If you look at any C++ operator precedence chart, you won't see --> anywhere. That's because the "goes-to" operator isn't really an operator. It's two operators (-- and >) combined with some unfortunate spacing. How cute.
int x = 100; while (x-- > 0) { // with normal spacing std::cout << x << std::endl; }
Verdict: It's a little ironic that an expression that actually looks like what it does could be harder for programmers to parse than a more typical expression. That combined with the fact that there's nothing functionally different about this syntax relegates --> to the domain of "geek party tricks".
Bang-bang (!!) operator
The !! (aka bang-bang or double-bang operator) is just two unary negation operators applied in quick succession. It might look like this:
Foo f; if (!!f) { // ... }
This operator is usually used to coerce a boolean value out of some type, although it's been said that !! was used in C to map arbitrary numbers to 0 or 1 for use as indices into arrays of size two.
Wait a minute, you shout angrily.

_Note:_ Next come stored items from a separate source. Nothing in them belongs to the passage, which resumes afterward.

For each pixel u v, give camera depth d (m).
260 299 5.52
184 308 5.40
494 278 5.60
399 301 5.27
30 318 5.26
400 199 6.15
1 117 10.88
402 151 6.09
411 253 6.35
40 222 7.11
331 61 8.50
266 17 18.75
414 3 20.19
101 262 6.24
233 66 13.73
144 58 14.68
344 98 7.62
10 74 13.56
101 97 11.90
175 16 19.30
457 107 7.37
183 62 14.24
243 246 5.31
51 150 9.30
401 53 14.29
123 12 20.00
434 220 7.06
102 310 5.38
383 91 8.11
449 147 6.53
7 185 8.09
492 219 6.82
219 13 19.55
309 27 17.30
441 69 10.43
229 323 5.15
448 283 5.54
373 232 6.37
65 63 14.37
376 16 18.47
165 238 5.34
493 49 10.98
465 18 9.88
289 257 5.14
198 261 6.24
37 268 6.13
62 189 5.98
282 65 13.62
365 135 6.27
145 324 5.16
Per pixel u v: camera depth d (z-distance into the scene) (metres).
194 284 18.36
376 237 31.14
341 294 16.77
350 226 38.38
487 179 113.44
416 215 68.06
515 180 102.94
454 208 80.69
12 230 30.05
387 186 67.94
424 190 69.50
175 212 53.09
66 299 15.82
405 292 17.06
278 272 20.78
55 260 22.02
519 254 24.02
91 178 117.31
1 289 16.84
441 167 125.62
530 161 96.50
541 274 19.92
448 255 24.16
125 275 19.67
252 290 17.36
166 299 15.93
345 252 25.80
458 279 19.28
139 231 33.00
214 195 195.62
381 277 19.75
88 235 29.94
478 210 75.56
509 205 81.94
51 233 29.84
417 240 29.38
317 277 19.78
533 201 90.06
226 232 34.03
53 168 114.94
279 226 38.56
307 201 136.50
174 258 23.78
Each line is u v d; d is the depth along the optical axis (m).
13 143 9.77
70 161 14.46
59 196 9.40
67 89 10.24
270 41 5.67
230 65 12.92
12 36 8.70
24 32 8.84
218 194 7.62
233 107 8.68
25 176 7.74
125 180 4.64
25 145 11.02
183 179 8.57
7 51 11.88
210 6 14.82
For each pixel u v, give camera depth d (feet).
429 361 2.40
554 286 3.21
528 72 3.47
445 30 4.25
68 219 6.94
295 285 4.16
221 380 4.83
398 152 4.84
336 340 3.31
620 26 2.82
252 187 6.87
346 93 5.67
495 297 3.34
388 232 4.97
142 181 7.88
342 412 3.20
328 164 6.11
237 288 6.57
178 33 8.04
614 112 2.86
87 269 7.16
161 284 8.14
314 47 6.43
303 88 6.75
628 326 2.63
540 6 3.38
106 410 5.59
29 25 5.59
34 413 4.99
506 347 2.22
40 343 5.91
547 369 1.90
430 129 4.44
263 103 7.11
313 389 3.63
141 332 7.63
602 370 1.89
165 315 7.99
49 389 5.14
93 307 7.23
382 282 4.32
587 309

What's wrong with operator bool? Well, adding a generic conversion to bool can add unexpected bonus behavior to a type:
#include <iostream> class Foo { bool m_b; public: explicit Foo(bool b) : m_b(b) {} operator bool() const { return m_b; } }; int main() { Foo f(true); if (!f) std::cout << "f is false" << std::endl; // sure if (f) std::cout << "f is true" << std::endl; // makes sense int i = f; // wait a minute f << 1; // what? if (f < Foo(false)) ... // um... }
All of those expressions involving a Foo are completely valid, given that Foo has an operator bool.
So how can we get our conversion to bool to be a little less promiscuous? One answer involves overloading operator! and using !!:
#include <iostream> class Foo { bool m_b; public: explicit Foo(bool b) : m_b(b) {} bool operator!() const { return !m_b; } }; int main() { Foo f(true); if (!f) std::cout << "f is false" << std::endl; // sure if (!!f) std::cout << "f is true" << std::endl; // also works int i = f; // error f << 1; // error if (f < Foo(false)) ... // error }
Verdict: Sure, !! is cryptic, but it's also arguably more useful than -->. It's certainly more concise than a static_cast, it can compress numbers down to 0/1 values easily, and it's one way of implementing a safe bool.
Decay (+) operator
In a comment on a stackoverflow question on array decaying, the prolific litb pointed out an unusual use for + operator: it can be used to force types to "decay" (i.e. be promoted) to pointers.
This gruesome operator could be useful if you're dealing with templates and you need a reference to a pointer:
// suppose we're given this method: template <typename T> void f(T * const & arg) { // ... } void g() {} int main() { int arr[] = {3, 1, 4, 1, 5, 9}; f(arr); // error: no matching function call f(+arr); // works! f(g); // error: no matching function call f(+g); // works! }
Verdict: I'm torn on this one. It's obscure, but it's arguably nicer than a static_cast to some hard-to-parse type.